Most businesses would claim that profitability and shareholder value are essential foundations of good business. But where does social responsibility and sustainability fit into the high performing business model?
Many firms subscribe to the [inconclusive] school of thought that corporate social responsibility works against good business because it diverts profit away from projects that deliver business growth. However, research conducted over the past decade proposes that ‘CSR can be more than just a cost, constraint, or charitable deed’ (HBR: Strategy & Society, 2007).
I don’t know about you, but I increasingly find that companies of all shapes and sizes want to be seen as intrinsically good. The public expects this today, even though many companies fall short of good practice in their value chains. If you watch the television ads, you’ll find plenty of examples of those who desperately want to appear to be good (see if you can spot them). But what does it mean to be intrinsically good? And can it be done at a strategic level in a way that makes good business sense?
Companies who approach CSR strategically have the potential to innovate, create new opportunities and, in the process, solve longstanding social or environmental problems. One example is Toyota, who responded to public concern about emissions and spurned other manufacturers to invest in low emission hybrid motoring. Toyota now licence the technology to other car-makers, making them world leader in this technology.
Bottled water company, Belu, donates 100% of its profits to the charity WaterAid to fund clean water projects and is 100% carbon neutral. And it is doing good business, supplying a long list of businesses, hotels, bars and restaurants.
Salesforce.com, a leading SAAS company, has a CSR commitment that is easy to measure and difficult to question. Its policy is to give 1% of its profit (in the form of products), 1% of its employees’ time, and 1% of its equity to charities and other non-profit organisations.
I work with many companies in the shipping industry who operate similar CSR models to Salesforce.com, committing a proportion of profits to ‘doing good’ in their supply chains or the communities where they operate or looking for volunteering opportunities for their staff. There is positive attitude to working with non-profits to create a sustainable business that gives something back to society. And there appears to be an insatiable and growing appetite to find social and environmental projects that enable companies in the shipping industry to meet CSR objective in an authentic way.
The point is that good business can be good for society too. In fact, if a business is bad for society then human instinct tells me that it is not good business at all. And it’s those companies, who have little or no regard for people and the environment and every regard for profit, that attract attention from campaigners. There are endless examples today.
Companies cannot work independently of the society in which they operate because society forms part of both supply and demand chains. This means society – or the crowd – can impact their success or failure and has vested interest in the businesses it interacts with.
In the socially connected age that we live in, the crowd is even more important. Admittedly it always has been important, but now the crowd has a corporate voice that’s louder than it has ever been. What’s more, the crowd wants to interact with businesses, both in terms of supporting innovation and new ideas through crowd funding and through its campaigning against bad business practice.

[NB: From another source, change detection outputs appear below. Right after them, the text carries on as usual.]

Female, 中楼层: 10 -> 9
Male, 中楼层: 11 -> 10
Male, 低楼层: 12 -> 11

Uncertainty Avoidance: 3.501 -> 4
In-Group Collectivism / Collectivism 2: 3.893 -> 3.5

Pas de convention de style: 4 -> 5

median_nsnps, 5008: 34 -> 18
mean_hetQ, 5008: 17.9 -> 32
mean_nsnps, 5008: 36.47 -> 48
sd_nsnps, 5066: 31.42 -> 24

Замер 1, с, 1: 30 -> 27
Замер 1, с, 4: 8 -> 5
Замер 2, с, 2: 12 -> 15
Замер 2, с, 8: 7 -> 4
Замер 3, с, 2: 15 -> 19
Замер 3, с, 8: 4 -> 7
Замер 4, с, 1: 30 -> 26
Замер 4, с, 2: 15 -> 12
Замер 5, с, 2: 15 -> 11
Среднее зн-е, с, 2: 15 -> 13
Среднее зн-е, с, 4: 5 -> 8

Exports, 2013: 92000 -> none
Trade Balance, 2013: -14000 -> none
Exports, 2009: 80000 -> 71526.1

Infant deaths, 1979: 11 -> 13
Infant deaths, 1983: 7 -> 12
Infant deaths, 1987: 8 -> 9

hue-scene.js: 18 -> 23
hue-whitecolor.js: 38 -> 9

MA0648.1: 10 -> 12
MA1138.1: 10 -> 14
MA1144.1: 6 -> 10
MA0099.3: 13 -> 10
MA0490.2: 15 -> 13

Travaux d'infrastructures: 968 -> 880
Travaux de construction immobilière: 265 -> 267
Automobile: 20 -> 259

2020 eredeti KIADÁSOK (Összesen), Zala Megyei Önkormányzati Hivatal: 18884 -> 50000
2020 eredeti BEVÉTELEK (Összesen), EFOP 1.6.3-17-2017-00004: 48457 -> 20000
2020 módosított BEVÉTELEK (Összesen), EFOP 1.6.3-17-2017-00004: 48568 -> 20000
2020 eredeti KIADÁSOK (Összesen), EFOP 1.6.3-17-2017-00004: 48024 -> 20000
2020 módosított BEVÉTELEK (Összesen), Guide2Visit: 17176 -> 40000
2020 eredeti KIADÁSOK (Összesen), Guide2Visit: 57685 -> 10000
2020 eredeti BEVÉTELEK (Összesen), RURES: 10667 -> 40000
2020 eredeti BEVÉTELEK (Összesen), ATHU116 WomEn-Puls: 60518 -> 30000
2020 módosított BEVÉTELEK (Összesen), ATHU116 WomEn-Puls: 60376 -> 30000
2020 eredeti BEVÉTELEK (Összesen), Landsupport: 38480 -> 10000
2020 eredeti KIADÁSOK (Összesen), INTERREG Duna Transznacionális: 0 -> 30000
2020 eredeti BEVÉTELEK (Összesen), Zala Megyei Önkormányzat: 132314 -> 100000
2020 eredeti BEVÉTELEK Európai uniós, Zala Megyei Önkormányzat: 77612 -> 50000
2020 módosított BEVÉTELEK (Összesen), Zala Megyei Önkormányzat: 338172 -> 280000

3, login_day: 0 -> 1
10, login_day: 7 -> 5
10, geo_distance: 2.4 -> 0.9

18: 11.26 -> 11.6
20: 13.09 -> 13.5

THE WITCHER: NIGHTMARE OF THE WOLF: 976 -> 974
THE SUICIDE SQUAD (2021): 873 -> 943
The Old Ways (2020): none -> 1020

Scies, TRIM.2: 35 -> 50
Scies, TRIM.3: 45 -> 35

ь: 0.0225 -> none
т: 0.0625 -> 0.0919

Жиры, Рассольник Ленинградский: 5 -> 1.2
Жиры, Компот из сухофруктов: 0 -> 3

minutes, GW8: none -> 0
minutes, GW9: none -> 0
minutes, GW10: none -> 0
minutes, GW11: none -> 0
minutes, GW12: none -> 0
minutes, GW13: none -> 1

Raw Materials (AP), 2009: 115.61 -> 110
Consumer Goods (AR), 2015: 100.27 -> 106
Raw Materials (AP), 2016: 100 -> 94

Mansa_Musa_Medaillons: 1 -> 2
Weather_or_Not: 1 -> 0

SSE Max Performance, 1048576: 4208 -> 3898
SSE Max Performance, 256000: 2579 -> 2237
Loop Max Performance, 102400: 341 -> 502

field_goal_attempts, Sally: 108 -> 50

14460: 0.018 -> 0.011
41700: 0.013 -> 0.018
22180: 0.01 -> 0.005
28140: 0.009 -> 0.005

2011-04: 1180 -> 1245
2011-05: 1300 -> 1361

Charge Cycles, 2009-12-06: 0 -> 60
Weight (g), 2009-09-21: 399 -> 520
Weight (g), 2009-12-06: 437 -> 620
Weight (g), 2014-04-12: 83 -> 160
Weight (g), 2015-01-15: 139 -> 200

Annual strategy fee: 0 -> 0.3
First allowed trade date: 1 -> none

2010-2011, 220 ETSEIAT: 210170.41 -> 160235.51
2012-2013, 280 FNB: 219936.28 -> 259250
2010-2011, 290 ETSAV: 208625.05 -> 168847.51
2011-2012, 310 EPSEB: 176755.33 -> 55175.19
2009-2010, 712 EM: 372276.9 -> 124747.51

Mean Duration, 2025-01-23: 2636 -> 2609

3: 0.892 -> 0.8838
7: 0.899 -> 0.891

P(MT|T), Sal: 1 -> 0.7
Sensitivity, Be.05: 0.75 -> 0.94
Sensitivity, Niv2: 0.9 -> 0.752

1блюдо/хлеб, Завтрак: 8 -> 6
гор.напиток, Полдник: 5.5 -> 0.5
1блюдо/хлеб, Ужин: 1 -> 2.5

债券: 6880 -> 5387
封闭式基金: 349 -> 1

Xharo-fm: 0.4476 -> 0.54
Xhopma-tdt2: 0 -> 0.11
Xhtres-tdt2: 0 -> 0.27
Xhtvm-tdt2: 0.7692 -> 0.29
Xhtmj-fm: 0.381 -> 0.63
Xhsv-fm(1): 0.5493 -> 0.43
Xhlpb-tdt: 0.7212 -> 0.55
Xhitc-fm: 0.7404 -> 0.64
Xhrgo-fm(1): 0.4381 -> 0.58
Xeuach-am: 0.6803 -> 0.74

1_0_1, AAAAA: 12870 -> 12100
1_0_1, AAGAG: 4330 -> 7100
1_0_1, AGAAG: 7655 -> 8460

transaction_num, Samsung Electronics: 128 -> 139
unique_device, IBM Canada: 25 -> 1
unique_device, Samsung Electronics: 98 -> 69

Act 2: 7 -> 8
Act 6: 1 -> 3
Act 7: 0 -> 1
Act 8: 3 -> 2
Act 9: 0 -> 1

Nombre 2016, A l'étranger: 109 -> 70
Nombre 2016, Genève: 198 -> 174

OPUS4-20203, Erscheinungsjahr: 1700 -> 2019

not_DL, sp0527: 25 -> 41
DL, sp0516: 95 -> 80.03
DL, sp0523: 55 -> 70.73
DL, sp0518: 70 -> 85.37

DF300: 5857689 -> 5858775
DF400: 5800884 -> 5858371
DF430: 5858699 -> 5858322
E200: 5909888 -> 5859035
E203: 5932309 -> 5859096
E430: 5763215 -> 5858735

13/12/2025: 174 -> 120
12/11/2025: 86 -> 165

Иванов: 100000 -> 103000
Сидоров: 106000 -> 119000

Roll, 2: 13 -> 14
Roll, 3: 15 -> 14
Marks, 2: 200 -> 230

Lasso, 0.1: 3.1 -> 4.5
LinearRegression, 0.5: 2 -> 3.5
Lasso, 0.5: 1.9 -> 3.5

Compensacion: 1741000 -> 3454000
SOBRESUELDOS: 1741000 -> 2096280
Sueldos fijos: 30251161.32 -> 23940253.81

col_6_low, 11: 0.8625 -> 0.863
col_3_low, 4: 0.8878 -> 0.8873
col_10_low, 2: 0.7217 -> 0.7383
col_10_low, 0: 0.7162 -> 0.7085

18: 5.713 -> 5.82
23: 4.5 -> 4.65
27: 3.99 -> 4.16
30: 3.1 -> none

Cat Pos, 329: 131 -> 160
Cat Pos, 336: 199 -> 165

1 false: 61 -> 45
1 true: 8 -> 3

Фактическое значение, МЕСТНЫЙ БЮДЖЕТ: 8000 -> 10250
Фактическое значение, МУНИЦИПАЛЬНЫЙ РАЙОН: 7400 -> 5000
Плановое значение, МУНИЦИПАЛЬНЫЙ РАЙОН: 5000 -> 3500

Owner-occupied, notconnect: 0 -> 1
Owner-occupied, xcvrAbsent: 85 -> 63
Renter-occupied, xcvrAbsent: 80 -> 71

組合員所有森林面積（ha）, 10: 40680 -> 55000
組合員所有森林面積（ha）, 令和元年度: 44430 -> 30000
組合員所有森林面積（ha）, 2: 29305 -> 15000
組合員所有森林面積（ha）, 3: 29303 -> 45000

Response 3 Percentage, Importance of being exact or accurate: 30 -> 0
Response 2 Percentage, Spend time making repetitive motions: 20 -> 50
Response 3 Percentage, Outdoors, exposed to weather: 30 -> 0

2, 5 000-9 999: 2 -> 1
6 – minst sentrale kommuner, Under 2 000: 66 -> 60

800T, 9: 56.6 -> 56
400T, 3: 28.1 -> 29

Social media, crowd sourcing/funding, instant media coverage, and the crowd’s refusal to accept collateral damage to human rights and the environment mean that companies need to consider how to integrate social responsibility into their business model in order to thrive. This may have been a subject of discussion for many decades in the business world, but in competitive markets where differentiation is vital, CSR could be the best way to growth and customer loyalty alongside innovation and value creation.
At the end of the day, the heart of success for any business is the opportunity to meet unique customer needs – the value proposition. And the most strategic of CSR propositions occur when customer and social need is met as part of the same process. It’s an approach that can attract new and loyal customers, release positive PR, and produce answers to complex social and environmental issues. This is really good business!